• _Task instructions_
Below are records; copy every line in them that holds the word "Rendered".

== Exercise data ==

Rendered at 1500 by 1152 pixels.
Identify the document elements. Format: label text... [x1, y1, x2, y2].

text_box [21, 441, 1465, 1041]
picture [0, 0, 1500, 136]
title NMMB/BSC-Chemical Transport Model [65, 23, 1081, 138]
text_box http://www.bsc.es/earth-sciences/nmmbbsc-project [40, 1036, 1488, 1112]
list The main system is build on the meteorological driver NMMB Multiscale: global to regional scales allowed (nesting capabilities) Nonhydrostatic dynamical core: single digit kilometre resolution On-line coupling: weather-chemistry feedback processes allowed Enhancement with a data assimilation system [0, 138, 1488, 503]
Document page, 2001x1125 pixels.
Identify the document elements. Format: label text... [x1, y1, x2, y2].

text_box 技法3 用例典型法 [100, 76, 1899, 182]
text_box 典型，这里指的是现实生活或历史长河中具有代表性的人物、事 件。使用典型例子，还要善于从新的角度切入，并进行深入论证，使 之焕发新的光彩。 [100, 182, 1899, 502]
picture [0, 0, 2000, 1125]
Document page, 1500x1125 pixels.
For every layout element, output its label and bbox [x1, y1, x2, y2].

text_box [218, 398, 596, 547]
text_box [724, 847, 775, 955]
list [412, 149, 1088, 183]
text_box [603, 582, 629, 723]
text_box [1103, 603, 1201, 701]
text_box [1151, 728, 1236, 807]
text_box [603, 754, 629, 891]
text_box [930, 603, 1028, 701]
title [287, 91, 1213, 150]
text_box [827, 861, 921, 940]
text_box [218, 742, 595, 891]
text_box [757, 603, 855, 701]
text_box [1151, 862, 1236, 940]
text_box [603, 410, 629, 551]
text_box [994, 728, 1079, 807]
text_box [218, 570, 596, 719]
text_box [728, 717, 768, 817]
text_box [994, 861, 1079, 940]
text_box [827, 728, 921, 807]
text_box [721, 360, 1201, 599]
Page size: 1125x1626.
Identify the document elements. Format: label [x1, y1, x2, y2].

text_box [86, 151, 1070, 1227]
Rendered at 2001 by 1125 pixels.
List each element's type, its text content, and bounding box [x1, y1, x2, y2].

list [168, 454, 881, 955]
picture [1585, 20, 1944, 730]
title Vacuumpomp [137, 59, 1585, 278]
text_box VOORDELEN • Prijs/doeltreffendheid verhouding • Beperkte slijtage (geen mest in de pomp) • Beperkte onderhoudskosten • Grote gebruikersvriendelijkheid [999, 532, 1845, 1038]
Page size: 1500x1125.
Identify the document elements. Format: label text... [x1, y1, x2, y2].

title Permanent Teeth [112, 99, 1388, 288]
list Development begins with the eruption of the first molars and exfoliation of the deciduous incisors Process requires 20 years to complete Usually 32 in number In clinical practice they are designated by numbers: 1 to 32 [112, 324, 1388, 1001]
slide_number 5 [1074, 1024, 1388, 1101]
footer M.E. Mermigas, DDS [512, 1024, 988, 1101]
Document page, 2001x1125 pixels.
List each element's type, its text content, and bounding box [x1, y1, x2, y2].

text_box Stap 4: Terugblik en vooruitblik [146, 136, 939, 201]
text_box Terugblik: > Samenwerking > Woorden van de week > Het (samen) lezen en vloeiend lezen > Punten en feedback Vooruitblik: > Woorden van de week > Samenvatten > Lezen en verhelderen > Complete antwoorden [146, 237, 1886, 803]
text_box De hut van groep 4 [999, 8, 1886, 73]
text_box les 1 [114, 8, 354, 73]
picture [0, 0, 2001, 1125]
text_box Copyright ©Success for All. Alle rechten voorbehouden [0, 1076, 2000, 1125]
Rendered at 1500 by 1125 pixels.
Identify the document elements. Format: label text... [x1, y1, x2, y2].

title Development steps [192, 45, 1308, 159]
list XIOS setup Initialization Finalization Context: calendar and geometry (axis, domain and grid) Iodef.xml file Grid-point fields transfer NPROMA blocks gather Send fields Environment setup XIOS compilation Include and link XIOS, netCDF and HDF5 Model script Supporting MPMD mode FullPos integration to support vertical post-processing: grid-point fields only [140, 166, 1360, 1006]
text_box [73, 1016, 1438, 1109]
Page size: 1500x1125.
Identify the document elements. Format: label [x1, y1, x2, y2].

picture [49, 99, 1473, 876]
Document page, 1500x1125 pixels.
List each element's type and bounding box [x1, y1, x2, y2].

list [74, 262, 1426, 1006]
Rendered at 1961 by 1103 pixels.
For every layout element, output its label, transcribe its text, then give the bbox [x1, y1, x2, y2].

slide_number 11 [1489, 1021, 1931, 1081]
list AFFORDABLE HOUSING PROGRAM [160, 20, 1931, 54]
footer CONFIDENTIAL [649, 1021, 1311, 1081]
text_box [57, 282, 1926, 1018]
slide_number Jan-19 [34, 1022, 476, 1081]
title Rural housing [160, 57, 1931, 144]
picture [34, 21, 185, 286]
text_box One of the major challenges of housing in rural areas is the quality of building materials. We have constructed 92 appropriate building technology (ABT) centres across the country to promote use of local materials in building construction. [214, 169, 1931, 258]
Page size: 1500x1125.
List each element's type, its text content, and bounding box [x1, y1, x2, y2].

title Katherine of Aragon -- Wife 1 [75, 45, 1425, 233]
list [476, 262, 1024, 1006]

===

• _Your solution_
Rendered at 1500 by 1152 pixels.
Rendered at 2001 by 1125 pixels.
Rendered at 1500 by 1125 pixels.
Rendered at 1961 by 1103 pixels.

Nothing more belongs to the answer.